• PROBLEM STATEMENT: Below are the records; locate each line with the word "Serena" and copy it.

BEGIN DATA SECTION

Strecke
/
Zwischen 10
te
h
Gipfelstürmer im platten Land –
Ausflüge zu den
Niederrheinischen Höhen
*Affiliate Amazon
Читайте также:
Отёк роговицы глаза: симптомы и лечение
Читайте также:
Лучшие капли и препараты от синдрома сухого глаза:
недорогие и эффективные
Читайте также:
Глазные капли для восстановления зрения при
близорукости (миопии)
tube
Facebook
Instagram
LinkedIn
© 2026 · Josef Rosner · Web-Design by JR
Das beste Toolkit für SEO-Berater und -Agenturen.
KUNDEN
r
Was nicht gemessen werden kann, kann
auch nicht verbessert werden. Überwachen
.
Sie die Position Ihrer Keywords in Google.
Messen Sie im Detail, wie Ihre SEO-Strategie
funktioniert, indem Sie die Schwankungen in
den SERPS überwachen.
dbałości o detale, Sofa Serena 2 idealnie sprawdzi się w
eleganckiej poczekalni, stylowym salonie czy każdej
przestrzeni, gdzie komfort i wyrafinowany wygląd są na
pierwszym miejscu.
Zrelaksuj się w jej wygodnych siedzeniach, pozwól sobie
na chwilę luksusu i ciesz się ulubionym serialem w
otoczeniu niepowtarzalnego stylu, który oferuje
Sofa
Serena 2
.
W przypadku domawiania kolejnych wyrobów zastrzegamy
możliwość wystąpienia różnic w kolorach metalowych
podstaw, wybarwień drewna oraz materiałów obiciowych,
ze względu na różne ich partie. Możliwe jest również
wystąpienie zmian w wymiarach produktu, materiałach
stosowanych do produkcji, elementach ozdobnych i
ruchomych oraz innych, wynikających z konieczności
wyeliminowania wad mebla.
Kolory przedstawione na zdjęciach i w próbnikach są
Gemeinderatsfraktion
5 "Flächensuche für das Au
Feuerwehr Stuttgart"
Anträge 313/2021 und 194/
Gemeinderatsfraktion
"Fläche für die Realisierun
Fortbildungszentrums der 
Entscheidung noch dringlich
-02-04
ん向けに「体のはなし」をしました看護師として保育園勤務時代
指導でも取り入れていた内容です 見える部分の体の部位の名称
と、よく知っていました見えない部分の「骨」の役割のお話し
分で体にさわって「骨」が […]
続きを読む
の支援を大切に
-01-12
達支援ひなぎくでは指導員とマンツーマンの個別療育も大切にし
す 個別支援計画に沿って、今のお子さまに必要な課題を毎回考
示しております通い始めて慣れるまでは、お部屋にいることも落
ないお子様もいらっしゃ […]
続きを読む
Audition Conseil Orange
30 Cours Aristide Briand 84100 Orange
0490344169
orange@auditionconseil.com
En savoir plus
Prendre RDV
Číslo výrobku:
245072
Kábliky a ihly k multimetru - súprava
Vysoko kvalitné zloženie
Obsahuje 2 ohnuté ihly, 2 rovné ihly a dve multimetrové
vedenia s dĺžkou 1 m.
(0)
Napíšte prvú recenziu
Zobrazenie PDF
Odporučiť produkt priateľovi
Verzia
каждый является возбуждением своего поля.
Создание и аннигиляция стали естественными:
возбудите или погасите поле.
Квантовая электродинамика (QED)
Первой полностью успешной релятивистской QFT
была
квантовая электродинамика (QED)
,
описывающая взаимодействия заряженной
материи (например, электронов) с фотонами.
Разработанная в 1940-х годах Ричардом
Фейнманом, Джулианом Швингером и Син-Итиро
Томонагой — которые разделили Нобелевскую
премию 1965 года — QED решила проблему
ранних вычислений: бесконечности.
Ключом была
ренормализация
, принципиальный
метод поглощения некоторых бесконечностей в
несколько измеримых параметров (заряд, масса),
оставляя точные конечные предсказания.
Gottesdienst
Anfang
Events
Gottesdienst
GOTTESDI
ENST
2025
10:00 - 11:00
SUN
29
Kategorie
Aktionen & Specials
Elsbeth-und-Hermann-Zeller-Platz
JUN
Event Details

END DATA SECTION
BEGIN DATA SECTION

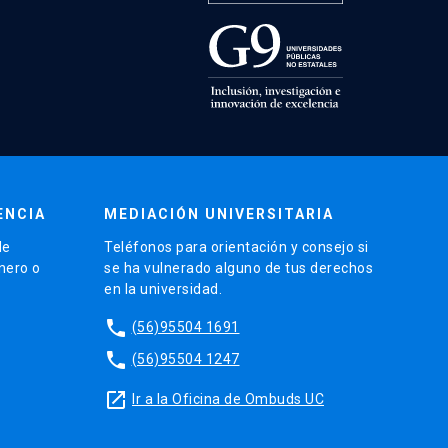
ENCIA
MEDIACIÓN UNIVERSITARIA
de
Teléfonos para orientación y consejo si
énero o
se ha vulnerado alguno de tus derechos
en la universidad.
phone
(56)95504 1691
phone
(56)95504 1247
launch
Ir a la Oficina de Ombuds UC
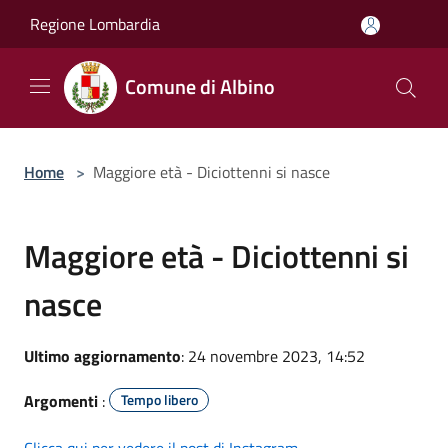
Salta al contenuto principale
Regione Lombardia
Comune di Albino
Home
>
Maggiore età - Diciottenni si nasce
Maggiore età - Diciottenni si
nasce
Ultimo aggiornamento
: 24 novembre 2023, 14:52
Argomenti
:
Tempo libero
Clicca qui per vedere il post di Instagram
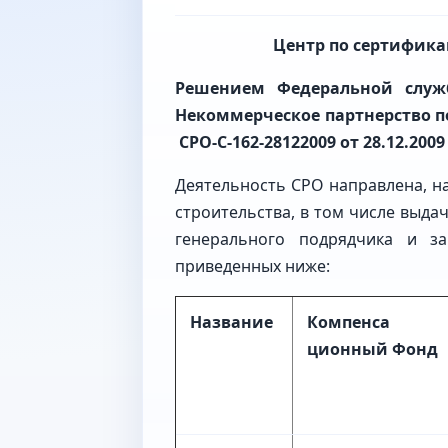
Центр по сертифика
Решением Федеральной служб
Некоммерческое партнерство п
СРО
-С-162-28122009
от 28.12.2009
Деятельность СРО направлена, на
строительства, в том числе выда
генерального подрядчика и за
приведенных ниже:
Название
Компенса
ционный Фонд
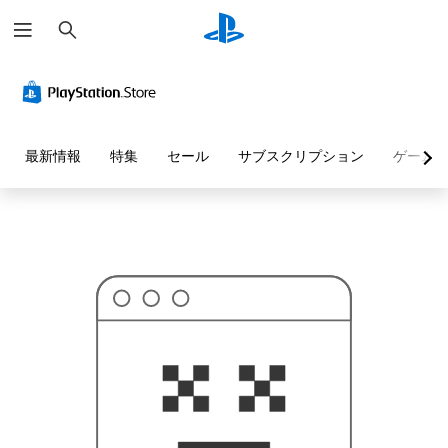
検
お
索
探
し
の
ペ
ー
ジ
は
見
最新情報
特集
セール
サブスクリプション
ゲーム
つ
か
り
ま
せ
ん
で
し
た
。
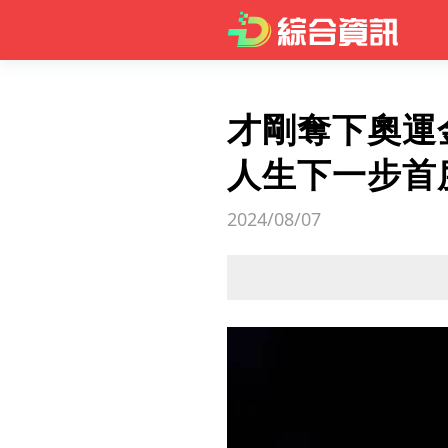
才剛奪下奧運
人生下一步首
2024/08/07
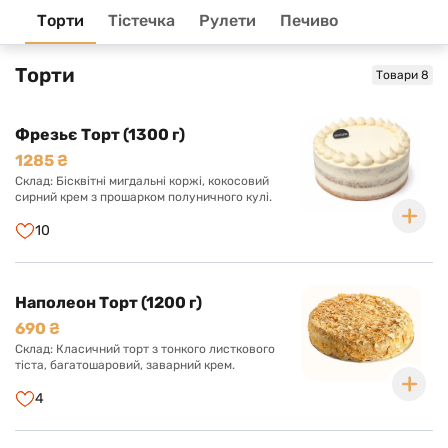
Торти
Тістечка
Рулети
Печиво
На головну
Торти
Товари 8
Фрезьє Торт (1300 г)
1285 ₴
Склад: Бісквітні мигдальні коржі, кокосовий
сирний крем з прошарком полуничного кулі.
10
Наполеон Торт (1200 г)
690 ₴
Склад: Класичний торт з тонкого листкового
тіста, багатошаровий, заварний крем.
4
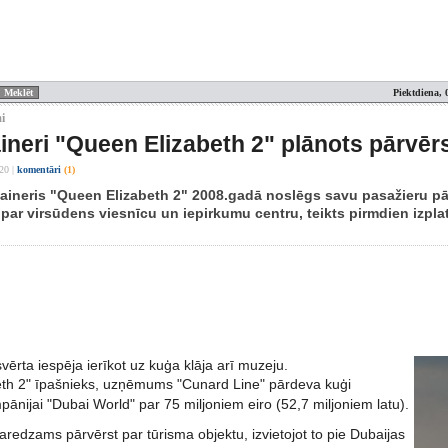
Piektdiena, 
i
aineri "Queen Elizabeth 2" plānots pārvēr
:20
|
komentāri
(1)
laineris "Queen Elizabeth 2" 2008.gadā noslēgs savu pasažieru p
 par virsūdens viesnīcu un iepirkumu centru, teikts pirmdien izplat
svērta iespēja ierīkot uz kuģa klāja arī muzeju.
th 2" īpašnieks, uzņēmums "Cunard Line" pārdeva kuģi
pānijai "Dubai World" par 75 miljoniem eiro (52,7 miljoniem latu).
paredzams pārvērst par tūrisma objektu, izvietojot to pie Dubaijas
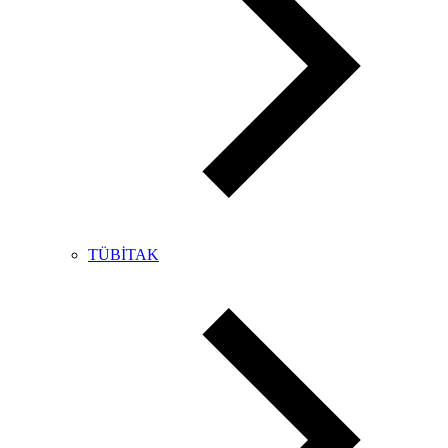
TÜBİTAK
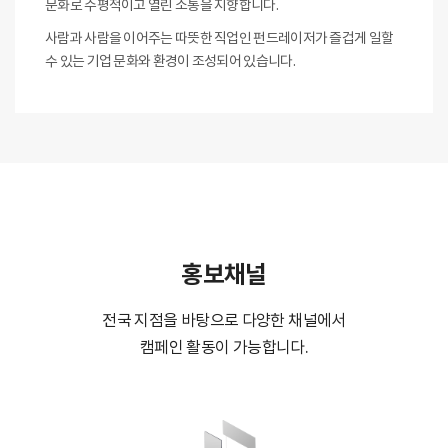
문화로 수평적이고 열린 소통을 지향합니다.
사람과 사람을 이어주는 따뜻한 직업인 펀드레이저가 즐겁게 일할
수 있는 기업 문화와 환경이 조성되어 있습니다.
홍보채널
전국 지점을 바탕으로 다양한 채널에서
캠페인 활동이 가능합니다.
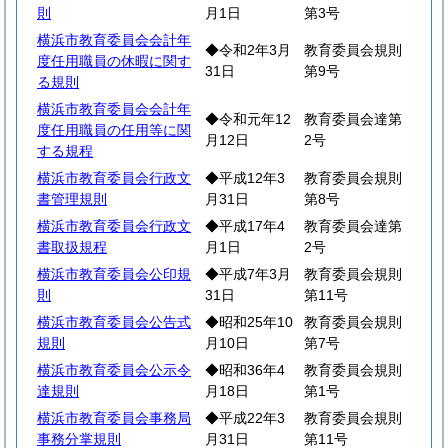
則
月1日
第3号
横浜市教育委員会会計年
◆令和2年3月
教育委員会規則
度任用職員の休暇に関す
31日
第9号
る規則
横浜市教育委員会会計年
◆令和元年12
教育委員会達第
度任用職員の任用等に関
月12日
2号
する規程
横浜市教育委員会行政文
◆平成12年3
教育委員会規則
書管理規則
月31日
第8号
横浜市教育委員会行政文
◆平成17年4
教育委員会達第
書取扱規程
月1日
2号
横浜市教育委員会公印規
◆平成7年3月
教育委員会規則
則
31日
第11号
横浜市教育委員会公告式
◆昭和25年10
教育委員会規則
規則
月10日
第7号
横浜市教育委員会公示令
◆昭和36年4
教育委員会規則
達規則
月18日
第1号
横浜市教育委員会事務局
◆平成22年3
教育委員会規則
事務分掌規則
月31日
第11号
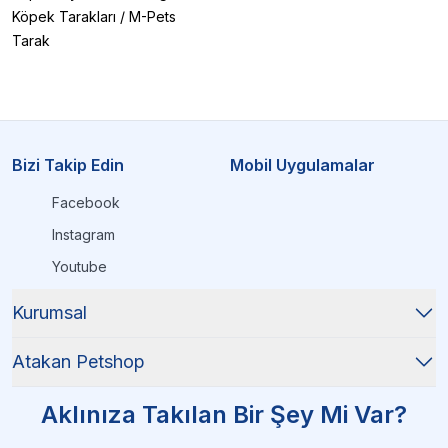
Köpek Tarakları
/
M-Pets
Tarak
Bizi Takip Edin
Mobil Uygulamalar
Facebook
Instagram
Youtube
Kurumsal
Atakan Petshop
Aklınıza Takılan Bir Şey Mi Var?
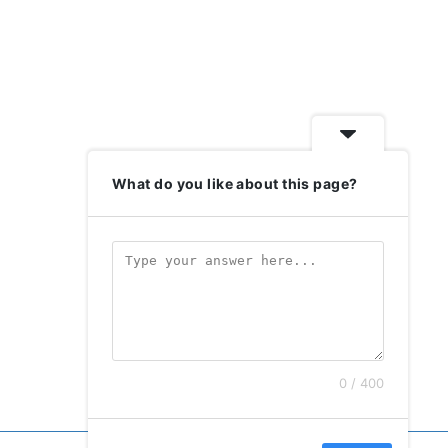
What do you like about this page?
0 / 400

END DATA SECTION

• SOLUTION TO THE EXERCISE:
dbałości o detale, Sofa Serena 2 idealnie sprawdzi się w
Serena 2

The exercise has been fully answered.